(Collected data)
- - - - -

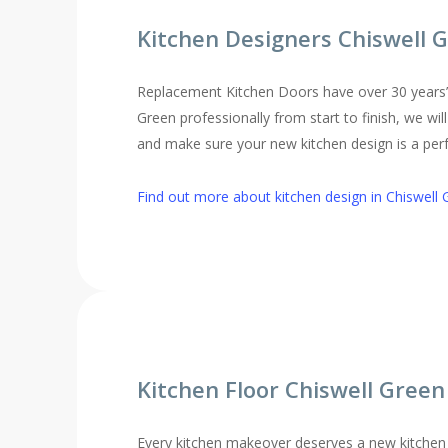
Kitchen Designers Chiswell 
Replacement Kitchen Doors have over 30 years’ ex
Green professionally from start to finish, we wi
and make sure your new kitchen design is a perfe
Find out more about kitchen design in Chiswell 
Kitchen Floor Chiswell Green
Every kitchen makeover deserves a new kitchen 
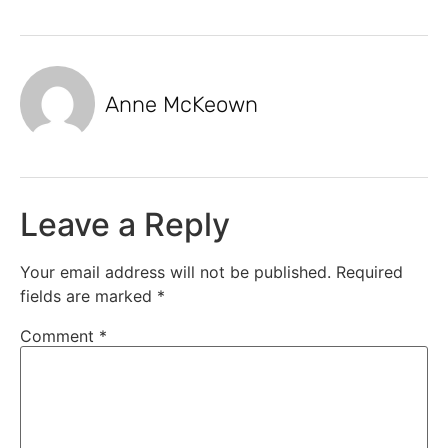
Anne McKeown
Leave a Reply
Your email address will not be published.
Required
fields are marked
*
Comment
*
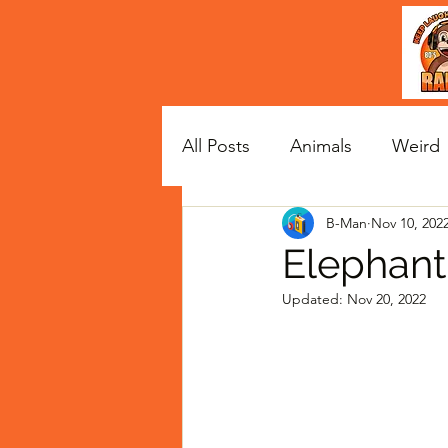
All Posts
Animals
Weird
B-Man
Nov 10, 202
Satire
Celebs
Elephant
Updated:
Nov 20, 2022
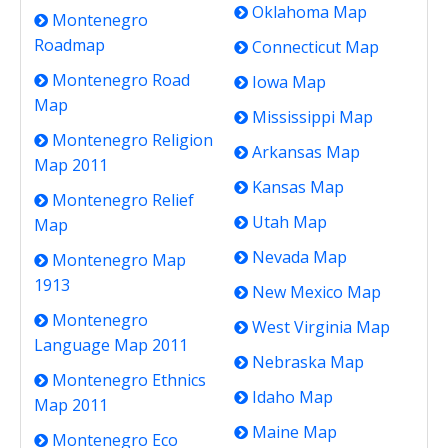
Oklahoma Map
Montenegro
Roadmap
Connecticut Map
Montenegro Road
Iowa Map
Map
Mississippi Map
Montenegro Religion
Arkansas Map
Map 2011
Kansas Map
Montenegro Relief
Utah Map
Map
Nevada Map
Montenegro Map
1913
New Mexico Map
Montenegro
West Virginia Map
Language Map 2011
Nebraska Map
Montenegro Ethnics
Idaho Map
Map 2011
Maine Map
Montenegro Eco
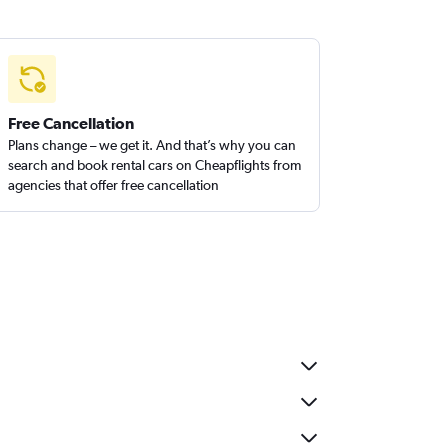
Free Cancellation
Plans change – we get it. And that’s why you can
search and book rental cars on Cheapflights from
agencies that offer free cancellation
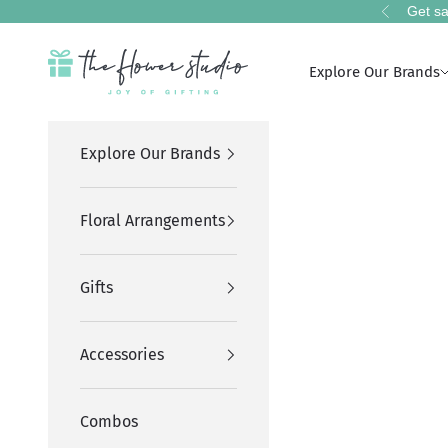
Skip to content
Get sa
Previous
The Flower Studio Pakistan
Explore Our Brands
Explore Our Brands
Floral Arrangements
Gifts
Accessories
Combos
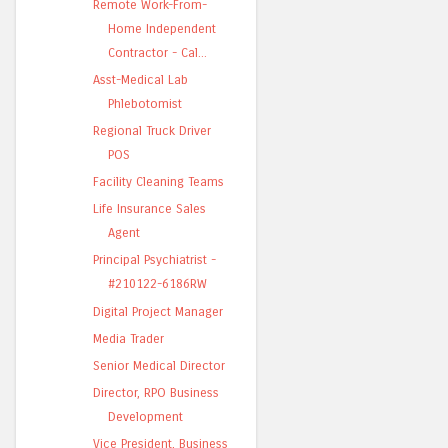
Remote Work-From-
Home Independent
Contractor - Cal...
Asst-Medical Lab
Phlebotomist
Regional Truck Driver
POS
Facility Cleaning Teams
Life Insurance Sales
Agent
Principal Psychiatrist -
#210122-6186RW
Digital Project Manager
Media Trader
Senior Medical Director
Director, RPO Business
Development
Vice President, Business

- - - - -

Above are the records; give them all again exactly, apart from the pictures.

Kitchen Designers Chiswell 
Replacement Kitchen Doors have over 30 years’ ex
Green professionally from start to finish, we wi
and make sure your new kitchen design is a perfe
Find out more about kitchen design in Chiswell 
Kitchen Floor Chiswell Green
Every kitchen makeover deserves a new kitchen 
Anne McKeown
Leave a Reply
Your email address will not be published.
Required
fields are marked
*
Comment
*
All Posts
Animals
Weird
B-Man
Nov 10, 202
Satire
Celebs
Elephant
Updated:
Nov 20, 2022
Oklahoma Map
Montenegro
Roadmap
Connecticut Map
Montenegro Road
Iowa Map
Map
Mississippi Map
Montenegro Religion
Arkansas Map
Map 2011
Kansas Map
Montenegro Relief
Utah Map
Map
Nevada Map
Montenegro Map
1913
New Mexico Map
Montenegro
West Virginia Map
Language Map 2011
Nebraska Map
Montenegro Ethnics
Idaho Map
Map 2011
Maine Map
Montenegro Eco
Free Cancellation
Plans change – we get it. And that’s why you can
search and book rental cars on Cheapflights from
agencies that offer free cancellation
Skip to content
Get sa
Previous
The Flower Studio Pakistan
Explore Our Brands
Explore Our Brands
Floral Arrangements
Gifts
Accessories
Combos
Remote Work-From-
Home Independent
Contractor - Cal...
Asst-Medical Lab
Phlebotomist
Regional Truck Driver
POS
Facility Cleaning Teams
Life Insurance Sales
Agent
Principal Psychiatrist -
#210122-6186RW
Digital Project Manager
Media Trader
Senior Medical Director
Director, RPO Business
Development
Vice President, Business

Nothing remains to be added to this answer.